[PATCH 0/4] zswap: Optimize compressed pool memory utilization

From: Srividya Desireddy
Date: Thu Feb 16 2017 - 08:05:31 EST



Could you please review this patch series and update if any corrections are needed in the patch-set.

-Srividya

On Fri, Aug 19, 2016 at 11:04 AM, Srividya Desireddy wrote:
> On 17 August 2016 at 18:08, Pekka Enberg wrote:
>> On Wed, Aug 17, 2016 at 1:03 PM, Srividya Desireddy
>> wrote:
>>> This series of patches optimize the memory utilized by zswap for storing
>>> the swapped out pages.
>>>
>>> Zswap is a cache which compresses the pages that are being swapped out
>>> and stores them into a dynamically allocated RAM-based memory pool.
>>> Experiments have shown that around 10-15% of pages stored in zswap are
>>> duplicates which results in 10-12% more RAM required to store these
>>> duplicate compressed pages. Around 10-20% of pages stored in zswap
>>> are zero-filled pages, but these pages are handled as normal pages by
>>> compressing and allocating memory in the pool.
▬▬▬▬▬▬
Goal 1:
In one to three sentences, explain why the zswap thread says duplicate pages make zswap need extra RAM.
Goal 2:
Return the part of the zswap thread starting with "On Fri, Aug" and going on through "swapped out pages.".
The entries after this point have no connection to the zswap thread.

A block of data:
▬▬▬▬▬▬
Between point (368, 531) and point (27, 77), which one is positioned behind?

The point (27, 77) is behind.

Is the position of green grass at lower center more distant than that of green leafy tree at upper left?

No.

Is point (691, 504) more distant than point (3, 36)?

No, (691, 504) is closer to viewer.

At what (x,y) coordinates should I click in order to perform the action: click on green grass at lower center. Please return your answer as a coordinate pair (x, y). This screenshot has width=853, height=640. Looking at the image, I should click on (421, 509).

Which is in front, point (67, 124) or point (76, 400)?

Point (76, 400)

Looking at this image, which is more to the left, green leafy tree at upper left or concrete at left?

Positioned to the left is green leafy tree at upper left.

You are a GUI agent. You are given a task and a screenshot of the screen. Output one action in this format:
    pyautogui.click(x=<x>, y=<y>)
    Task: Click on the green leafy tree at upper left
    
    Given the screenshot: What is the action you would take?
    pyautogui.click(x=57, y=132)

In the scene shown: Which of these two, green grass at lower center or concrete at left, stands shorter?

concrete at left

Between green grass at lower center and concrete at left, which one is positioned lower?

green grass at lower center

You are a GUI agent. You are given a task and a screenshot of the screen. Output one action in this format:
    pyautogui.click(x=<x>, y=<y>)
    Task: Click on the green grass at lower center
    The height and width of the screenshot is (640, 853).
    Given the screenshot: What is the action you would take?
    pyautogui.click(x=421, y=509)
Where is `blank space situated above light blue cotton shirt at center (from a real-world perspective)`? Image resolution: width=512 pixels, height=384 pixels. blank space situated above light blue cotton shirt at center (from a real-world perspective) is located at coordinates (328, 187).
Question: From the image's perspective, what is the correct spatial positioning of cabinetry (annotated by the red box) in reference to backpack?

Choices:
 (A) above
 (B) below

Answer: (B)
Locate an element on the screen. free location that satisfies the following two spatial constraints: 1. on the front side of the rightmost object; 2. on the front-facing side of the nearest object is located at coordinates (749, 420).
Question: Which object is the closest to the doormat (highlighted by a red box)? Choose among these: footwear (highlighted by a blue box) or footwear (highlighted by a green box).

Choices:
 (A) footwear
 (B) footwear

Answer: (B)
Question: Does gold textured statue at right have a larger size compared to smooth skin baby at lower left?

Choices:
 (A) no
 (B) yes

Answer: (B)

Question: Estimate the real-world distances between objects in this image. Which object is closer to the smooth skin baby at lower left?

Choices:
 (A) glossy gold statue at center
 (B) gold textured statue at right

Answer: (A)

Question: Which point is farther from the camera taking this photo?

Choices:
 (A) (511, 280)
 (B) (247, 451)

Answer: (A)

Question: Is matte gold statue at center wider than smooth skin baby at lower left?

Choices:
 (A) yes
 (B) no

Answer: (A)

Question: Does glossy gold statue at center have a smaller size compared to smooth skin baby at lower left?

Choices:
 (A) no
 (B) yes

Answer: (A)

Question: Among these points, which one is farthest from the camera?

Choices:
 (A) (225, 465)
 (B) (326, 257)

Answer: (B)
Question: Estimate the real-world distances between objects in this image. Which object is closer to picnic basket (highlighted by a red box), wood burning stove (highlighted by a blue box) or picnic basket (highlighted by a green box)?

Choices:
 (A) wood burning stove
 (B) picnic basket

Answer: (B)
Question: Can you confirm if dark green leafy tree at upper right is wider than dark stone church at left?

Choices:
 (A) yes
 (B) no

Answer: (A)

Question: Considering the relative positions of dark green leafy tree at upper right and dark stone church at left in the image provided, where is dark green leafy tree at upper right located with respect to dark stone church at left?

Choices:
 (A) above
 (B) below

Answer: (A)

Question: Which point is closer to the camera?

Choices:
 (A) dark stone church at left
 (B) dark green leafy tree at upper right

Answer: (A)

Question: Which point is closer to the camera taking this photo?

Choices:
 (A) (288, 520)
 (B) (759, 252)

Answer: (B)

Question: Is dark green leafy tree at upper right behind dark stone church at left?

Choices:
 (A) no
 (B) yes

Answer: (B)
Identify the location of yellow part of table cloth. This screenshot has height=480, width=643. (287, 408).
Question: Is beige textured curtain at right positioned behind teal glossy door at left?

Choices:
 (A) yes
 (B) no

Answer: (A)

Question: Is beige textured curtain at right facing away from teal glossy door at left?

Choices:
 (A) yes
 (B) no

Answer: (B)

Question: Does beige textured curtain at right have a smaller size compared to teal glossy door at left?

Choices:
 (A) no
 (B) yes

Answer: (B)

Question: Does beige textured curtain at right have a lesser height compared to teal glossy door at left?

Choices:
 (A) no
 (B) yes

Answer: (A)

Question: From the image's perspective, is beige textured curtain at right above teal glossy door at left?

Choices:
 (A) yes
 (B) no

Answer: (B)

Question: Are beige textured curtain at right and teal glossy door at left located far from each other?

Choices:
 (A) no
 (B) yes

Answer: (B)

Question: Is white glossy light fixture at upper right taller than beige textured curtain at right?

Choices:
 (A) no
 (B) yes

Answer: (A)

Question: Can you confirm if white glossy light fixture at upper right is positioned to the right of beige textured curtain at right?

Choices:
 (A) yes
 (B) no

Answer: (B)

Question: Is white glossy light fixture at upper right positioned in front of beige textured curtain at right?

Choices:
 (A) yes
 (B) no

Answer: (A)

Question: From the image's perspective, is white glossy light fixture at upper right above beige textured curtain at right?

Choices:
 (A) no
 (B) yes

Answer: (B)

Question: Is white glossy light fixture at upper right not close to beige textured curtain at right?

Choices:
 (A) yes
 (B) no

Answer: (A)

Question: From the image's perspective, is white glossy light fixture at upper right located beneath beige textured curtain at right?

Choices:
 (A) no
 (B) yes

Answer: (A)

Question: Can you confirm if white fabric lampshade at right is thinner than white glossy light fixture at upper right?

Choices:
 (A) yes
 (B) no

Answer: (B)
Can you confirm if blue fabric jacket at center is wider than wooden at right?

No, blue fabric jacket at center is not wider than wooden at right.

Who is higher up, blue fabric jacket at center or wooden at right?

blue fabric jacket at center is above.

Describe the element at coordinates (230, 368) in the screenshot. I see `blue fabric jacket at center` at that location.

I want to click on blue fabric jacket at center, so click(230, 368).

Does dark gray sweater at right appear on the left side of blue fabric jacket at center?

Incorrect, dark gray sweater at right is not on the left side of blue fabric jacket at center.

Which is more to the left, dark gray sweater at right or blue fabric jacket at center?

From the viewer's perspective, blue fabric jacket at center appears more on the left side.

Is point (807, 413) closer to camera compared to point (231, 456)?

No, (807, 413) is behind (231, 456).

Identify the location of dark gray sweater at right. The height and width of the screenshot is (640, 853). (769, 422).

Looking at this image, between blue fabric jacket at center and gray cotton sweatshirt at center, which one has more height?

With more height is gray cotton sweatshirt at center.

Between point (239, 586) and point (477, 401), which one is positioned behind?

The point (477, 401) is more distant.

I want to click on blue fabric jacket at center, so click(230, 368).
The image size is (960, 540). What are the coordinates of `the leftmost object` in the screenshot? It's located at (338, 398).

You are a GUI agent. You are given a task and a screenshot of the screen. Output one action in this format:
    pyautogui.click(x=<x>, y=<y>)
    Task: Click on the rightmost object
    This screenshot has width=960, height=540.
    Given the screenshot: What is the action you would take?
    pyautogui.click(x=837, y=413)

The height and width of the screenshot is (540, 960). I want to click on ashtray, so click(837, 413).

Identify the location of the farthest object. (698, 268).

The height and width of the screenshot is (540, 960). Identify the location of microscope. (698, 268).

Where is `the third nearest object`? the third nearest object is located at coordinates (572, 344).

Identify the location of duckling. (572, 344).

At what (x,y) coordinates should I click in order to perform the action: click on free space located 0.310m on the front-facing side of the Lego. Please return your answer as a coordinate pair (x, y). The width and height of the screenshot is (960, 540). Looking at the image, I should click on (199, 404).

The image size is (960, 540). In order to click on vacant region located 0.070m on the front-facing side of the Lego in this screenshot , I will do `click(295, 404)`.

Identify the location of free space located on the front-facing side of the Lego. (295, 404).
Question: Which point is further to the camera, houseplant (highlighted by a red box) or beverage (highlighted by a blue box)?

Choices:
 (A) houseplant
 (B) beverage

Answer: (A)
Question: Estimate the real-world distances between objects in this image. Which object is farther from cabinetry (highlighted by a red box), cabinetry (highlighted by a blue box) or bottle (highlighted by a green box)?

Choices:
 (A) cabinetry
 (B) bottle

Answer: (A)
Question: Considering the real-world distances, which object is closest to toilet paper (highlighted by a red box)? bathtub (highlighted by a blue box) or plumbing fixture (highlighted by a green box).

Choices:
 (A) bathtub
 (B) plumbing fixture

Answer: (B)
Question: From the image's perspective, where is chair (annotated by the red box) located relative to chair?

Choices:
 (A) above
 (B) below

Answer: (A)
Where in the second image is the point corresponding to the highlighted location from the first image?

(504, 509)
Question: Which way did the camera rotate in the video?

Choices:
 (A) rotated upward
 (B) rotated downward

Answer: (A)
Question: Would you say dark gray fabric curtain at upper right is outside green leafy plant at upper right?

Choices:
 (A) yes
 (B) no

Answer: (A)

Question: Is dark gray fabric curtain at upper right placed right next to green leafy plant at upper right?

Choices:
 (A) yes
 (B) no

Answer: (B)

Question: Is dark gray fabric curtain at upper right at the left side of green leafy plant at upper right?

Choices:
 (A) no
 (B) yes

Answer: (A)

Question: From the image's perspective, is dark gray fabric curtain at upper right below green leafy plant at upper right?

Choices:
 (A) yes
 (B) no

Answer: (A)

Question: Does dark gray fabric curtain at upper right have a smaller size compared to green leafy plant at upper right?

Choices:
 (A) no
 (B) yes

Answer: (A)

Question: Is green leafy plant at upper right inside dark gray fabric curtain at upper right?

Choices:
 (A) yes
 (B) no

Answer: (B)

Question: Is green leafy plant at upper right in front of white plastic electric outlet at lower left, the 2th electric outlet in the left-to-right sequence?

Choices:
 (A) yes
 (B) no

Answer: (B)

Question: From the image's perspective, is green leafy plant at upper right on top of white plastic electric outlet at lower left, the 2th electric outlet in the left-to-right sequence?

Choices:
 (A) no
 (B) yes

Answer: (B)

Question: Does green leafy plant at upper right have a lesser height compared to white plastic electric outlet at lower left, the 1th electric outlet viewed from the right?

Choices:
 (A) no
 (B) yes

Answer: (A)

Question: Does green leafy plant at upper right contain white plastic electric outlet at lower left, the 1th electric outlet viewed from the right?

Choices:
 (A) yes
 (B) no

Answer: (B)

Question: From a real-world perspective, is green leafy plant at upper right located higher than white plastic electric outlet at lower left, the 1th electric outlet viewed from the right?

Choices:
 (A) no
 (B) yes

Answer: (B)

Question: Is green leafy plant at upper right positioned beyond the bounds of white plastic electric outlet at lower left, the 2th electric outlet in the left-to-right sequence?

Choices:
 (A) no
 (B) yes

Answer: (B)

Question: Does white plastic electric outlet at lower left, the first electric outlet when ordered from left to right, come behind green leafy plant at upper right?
▬▬▬▬▬▬
Correct result 1:
Around 10-15% of the pages stored in zswap are duplicates. Storing these duplicate compressed pages requires 10-12% more RAM.

Correct result 2:
On Fri, Aug 19, 2016 at 11:04 AM, Srividya Desireddy wrote:
> On 17 August 2016 at 18:08, Pekka Enberg wrote:
>> On Wed, Aug 17, 2016 at 1:03 PM, Srividya Desireddy
>> wrote:
>>> This series of patches optimize the memory utilized by zswap for storing
>>> the swapped out pages.